Recorded data:
========================================
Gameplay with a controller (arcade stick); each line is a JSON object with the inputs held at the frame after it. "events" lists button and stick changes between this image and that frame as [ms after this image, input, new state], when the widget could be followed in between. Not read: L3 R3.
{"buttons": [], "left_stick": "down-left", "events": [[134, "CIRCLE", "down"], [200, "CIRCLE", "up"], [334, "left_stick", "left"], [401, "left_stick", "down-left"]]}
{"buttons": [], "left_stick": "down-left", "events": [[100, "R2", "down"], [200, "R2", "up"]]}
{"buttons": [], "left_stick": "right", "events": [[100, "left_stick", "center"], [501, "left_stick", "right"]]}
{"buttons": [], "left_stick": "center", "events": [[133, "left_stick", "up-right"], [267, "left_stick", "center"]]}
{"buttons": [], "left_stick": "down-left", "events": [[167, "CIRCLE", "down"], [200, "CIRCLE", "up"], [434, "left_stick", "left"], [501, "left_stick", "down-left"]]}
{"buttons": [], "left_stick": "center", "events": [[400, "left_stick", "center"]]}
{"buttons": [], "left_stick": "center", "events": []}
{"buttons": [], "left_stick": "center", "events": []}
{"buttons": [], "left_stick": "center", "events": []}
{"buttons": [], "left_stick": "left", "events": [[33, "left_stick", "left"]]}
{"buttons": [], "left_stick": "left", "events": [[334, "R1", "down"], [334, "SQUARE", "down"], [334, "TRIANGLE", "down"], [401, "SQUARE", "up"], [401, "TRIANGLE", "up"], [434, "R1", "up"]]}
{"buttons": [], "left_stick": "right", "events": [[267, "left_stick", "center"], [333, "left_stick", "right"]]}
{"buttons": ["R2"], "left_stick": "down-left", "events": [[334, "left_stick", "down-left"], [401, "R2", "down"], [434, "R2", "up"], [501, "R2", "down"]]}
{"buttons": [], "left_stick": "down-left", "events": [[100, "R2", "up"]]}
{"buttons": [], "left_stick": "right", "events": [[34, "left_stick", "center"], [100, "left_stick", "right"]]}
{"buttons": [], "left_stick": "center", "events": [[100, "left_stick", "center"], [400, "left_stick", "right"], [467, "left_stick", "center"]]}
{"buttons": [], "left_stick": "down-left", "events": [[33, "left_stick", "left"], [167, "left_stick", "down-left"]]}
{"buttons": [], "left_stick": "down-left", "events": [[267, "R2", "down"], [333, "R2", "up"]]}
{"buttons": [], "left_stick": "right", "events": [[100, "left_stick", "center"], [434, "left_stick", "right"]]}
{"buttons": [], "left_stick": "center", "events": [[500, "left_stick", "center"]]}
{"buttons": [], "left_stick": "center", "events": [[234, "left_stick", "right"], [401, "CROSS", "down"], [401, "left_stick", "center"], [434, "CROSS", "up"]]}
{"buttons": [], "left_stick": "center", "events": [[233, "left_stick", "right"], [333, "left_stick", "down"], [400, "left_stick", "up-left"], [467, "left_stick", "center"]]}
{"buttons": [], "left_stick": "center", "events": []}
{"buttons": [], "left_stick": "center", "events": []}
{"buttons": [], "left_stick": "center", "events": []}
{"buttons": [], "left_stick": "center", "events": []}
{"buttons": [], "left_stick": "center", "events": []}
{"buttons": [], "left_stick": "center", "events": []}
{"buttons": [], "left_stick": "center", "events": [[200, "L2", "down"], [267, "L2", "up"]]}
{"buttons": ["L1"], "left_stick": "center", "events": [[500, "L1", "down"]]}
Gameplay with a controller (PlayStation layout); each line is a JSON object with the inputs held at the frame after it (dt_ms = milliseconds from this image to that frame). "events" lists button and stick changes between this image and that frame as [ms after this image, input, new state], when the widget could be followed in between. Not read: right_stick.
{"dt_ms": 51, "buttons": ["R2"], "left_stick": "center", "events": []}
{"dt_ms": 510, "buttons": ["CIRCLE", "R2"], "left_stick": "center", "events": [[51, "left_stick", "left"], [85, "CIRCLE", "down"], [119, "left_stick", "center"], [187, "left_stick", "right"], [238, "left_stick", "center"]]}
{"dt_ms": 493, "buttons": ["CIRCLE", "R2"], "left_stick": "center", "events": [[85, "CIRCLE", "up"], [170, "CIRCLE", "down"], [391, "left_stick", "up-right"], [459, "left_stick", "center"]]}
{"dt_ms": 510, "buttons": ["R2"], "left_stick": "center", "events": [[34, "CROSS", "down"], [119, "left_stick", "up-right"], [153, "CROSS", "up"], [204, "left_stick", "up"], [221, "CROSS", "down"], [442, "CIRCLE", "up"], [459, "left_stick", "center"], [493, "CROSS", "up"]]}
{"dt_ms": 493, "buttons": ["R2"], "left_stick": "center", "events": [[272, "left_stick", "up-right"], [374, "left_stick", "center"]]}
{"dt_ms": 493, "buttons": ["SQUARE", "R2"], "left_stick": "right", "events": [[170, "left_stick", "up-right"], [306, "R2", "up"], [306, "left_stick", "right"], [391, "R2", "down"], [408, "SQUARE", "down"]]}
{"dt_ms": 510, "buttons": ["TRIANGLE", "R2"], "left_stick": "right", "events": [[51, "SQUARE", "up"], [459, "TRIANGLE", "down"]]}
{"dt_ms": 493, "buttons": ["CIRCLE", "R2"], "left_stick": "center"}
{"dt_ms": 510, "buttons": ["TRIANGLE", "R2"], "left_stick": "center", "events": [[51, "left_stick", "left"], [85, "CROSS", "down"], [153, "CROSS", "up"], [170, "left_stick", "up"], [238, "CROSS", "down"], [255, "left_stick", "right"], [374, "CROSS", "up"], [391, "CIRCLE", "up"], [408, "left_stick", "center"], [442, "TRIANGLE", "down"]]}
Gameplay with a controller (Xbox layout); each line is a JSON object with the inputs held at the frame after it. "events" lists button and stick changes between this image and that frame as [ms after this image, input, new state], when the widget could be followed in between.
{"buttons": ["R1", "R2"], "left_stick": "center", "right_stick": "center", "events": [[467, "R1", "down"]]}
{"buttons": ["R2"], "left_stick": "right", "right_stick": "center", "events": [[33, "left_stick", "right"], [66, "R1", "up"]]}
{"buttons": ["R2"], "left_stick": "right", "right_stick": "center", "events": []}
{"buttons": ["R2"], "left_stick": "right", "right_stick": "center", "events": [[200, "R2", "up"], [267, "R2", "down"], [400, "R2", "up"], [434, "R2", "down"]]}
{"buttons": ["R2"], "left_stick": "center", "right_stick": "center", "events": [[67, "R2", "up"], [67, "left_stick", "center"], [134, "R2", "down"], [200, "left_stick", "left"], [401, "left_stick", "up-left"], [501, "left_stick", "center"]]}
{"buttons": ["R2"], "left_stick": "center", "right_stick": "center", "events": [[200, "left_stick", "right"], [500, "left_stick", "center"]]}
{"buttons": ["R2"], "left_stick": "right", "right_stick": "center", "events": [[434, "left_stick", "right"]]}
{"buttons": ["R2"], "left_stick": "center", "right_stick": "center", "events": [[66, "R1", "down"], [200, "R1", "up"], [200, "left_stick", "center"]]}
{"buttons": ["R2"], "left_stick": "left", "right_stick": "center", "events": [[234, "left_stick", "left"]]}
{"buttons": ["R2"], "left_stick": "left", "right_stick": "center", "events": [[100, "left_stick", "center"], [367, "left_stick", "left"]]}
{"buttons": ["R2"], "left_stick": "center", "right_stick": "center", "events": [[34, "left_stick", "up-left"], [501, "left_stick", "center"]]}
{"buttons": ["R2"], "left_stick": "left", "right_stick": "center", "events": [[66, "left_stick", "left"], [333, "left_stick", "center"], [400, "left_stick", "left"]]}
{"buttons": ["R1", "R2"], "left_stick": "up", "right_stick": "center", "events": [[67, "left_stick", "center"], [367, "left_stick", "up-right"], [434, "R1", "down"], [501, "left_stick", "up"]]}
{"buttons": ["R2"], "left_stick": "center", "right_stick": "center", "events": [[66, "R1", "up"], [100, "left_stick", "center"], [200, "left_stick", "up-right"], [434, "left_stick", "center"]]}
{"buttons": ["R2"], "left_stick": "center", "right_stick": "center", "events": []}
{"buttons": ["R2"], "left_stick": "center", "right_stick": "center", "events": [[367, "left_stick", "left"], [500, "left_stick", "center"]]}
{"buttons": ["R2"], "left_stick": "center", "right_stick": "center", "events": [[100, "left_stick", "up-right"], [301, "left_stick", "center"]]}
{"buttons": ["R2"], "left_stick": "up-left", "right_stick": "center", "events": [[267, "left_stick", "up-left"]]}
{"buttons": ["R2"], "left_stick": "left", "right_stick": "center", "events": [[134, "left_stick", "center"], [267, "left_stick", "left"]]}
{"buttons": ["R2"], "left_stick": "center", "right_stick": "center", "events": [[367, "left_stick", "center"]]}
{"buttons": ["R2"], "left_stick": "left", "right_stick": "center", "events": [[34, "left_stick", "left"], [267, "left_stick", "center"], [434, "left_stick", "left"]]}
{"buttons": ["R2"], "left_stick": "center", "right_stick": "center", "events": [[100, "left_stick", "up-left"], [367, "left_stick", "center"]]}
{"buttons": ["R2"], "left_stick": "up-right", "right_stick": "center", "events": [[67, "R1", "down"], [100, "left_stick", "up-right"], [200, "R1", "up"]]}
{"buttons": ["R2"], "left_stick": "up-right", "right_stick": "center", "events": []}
========================================
Requirement: Search the records above for the string "SQUARE". Copy every line that contains it.

Response to this task:
{"buttons": [], "left_stick": "left", "events": [[334, "R1", "down"], [334, "SQUARE", "down"], [334, "TRIANGLE", "down"], [401, "SQUARE", "up"], [401, "TRIANGLE", "up"], [434, "R1", "up"]]}
{"dt_ms": 493, "buttons": ["SQUARE", "R2"], "left_stick": "right", "events": [[170, "left_stick", "up-right"], [306, "R2", "up"], [306, "left_stick", "right"], [391, "R2", "down"], [408, "SQUARE", "down"]]}
{"dt_ms": 510, "buttons": ["TRIANGLE", "R2"], "left_stick": "right", "events": [[51, "SQUARE", "up"], [459, "TRIANGLE", "down"]]}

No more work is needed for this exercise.